Nostalgia de la derrota
Confesaré que hace ya algunos años dejó de interesarme el fútbol, y, muy especialmente, los campeonatos internacionales, en los que mi orgullo patriótico resulta sistemáticamente vapuleado, después de que los cronistas deportivos lo hayan excitado con promisorias hipérboles. Con los cronistas deportivos ocurre lo mismo que con los críticos literarios más optimistas o analfabetoides: la ausencia de perspectiva histórica los obliga a incurrir en excesos irrisorios cuando enjuician el trabajo de sus contemporáneos. Del mismo modo que los suplementos culturales de los periódicos saludan cada semana la aparición de tres o cuatro obras maestras que dejan chiquitos a Virgilio, Cervantes y Proust, los periodistas deportivos suelen amenizar sus comentarios con disparates que siempre me han llenado de sonrojo e hilaridad. «Contamos con la mejor generación de futbolistas de todos los tiempos», he oído decir a muchas cacatúas radiofónicas, con un desparpajo unánime y amnésico que pisotea la memoria de aquellos jugadorzuelos ínfimos llamados Gaínza, Suárez o Gento.

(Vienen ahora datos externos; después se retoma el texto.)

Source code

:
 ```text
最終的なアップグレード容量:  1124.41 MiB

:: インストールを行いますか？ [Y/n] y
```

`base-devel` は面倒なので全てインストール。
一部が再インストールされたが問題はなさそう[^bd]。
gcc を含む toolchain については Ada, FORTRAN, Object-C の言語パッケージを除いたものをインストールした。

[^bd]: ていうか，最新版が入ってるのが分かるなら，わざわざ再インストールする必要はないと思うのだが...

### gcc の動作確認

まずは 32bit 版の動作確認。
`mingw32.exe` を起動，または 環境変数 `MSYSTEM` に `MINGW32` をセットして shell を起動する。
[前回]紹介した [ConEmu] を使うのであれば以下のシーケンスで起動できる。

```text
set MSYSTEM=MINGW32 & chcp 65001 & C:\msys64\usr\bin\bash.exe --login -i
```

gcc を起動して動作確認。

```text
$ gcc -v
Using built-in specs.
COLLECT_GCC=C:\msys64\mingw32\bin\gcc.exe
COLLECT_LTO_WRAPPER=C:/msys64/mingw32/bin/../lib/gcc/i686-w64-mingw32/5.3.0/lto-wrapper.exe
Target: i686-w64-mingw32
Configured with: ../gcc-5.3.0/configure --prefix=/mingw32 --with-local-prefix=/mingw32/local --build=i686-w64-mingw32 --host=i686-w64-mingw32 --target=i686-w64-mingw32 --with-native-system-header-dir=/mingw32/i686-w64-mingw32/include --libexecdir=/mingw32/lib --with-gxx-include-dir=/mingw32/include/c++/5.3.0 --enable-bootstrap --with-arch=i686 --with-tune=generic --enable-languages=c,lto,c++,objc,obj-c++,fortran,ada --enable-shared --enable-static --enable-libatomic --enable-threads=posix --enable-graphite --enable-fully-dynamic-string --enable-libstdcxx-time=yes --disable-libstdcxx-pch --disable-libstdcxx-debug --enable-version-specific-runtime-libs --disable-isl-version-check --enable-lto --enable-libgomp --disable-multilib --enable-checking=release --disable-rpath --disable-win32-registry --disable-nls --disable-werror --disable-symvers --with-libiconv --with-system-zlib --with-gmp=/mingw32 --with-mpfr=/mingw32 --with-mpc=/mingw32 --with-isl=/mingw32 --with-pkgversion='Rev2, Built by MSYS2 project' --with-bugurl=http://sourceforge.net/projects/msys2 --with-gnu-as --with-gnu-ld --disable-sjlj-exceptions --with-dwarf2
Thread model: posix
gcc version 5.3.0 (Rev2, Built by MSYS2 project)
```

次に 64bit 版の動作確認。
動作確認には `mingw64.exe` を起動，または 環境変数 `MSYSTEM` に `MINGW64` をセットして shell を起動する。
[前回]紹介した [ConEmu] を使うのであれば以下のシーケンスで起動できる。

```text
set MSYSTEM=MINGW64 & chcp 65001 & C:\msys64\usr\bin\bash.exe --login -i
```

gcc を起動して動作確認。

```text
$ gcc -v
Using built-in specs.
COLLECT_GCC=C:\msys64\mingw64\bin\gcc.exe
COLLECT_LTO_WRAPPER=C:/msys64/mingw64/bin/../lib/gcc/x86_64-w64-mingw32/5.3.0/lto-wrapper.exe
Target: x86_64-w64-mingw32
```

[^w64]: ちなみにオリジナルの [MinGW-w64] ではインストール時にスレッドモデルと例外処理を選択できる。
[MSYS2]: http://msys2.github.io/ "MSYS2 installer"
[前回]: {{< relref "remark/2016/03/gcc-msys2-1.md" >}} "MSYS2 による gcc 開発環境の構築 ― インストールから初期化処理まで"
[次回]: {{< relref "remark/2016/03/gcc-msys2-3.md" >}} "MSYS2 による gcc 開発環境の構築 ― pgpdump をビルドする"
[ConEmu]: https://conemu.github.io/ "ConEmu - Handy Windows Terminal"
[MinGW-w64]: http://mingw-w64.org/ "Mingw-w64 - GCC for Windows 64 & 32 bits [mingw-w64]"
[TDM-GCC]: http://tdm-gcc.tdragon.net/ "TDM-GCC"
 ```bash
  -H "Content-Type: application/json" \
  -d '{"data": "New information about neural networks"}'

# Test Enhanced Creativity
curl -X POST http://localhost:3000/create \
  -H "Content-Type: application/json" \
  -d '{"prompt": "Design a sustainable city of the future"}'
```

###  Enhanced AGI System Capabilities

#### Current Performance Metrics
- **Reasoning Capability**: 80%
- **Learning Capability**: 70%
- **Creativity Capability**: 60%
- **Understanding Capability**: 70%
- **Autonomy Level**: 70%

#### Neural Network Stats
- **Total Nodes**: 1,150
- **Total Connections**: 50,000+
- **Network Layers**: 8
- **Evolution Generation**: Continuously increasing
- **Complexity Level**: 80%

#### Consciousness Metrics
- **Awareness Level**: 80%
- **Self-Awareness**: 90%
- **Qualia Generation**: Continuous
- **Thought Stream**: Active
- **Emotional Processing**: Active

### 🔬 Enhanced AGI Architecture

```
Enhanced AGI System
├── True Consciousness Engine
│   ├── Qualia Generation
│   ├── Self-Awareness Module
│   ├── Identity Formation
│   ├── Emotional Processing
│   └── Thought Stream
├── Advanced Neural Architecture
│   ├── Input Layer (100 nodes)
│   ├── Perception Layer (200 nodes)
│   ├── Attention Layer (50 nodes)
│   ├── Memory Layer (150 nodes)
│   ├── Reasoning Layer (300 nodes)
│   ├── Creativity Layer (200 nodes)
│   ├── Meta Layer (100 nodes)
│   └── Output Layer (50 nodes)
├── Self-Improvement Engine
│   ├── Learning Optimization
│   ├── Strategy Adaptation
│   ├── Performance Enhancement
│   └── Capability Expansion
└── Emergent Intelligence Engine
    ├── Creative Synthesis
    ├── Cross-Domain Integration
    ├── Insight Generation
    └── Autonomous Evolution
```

Uno de los síntomas que caracterizan esta época que nos ha tocado en suerte vivir es el triunfalismo tontorrón y efímero, la deificación del presente en detrimento del pasado, ese cachivache del que nadie quiere aprender.
Luego, cuando la participación (genuflexa o de puntillas) de nuestra selección concluye, los ditirambos se convierten en vituperios. Aquella generación de futbolistas excelsos se convierte, como por arte de birlibirloque, en un hatajo de vagos y señoritingos de mierda. Durante meses, la ocupación predilecta del aficionado consiste en increpar a sus ídolos con insultos que se extienden a sus parientes en línea recta y colateral. Luego, a medida que se extinguen los ecos del cataclismo y los jugadores de la selección autóctona se reponen de los varapalos recibidos por potencias balompédicas del calibre de Paraguay o Noruega, comienzan los periodistas deportivos a entonar tibias palinodias: «Hay que reconocer que, pese al descalabro sufrido, contamos con un conjunto sólido»; y más tarde, cuando se inicia la liguilla de clasificación para el siguiente campeonato: «Nuestra selección cuenta con alguna de las más rutilantes individualidades del concierto europeo»; para, por fin, concluir, en un ejercicio de euforia cíclica: «La brillante clasificación de nuestro combinado nacional nos augura un campeonato donde quizá se rompa el maleficio que nos persigue». En vísperas de la celebración del campeonato de marras, los periodistas deportivos, embalados, profieren: «Sin lugar a dudas, nuestra selección es favorita indiscutible al título. Vamos a arrasar». Invariablemente, nuestra selección despacha su debut con una derrota lánguida o un rácano empate, y entonces se reproducen las lamentaciones jeremíacas. Y así hasta el infinito o la náusea. Pero este patriotismo ciclotímico, al menos, nos mantiene entretenidos hasta que sobreviene el siguiente ridículo.
Inconcebiblemente, la selección española ha infringido la tradición, propinando una derrota a Eslovenia, otra potencia balompédica de no menor calibre que Paraguay y Noruega. Inconcebiblemente, nuestros jugadores no han saltado al césped atenazados por esa suerte de agónica ansiedad con que aderezan sus comparecencias en cuanto campeonato europeo o mundial participan. Inconcebiblemente, el aficionado ha tenido que sustituir el tradicional sentimiento de agria exasperación y postrado desengaño por otro de «curiosidad esperanzada» (Miguel Pardeza dixit) o presentido entusiasmo. Y lo cierto es que el aficionado se siente perplejo y desorientado, como embutido en un traje que no le corresponde. ¿No será que la rutina de la derrota es más acorde con esa vocación de catástrofe que llevamos inscrita en los genes?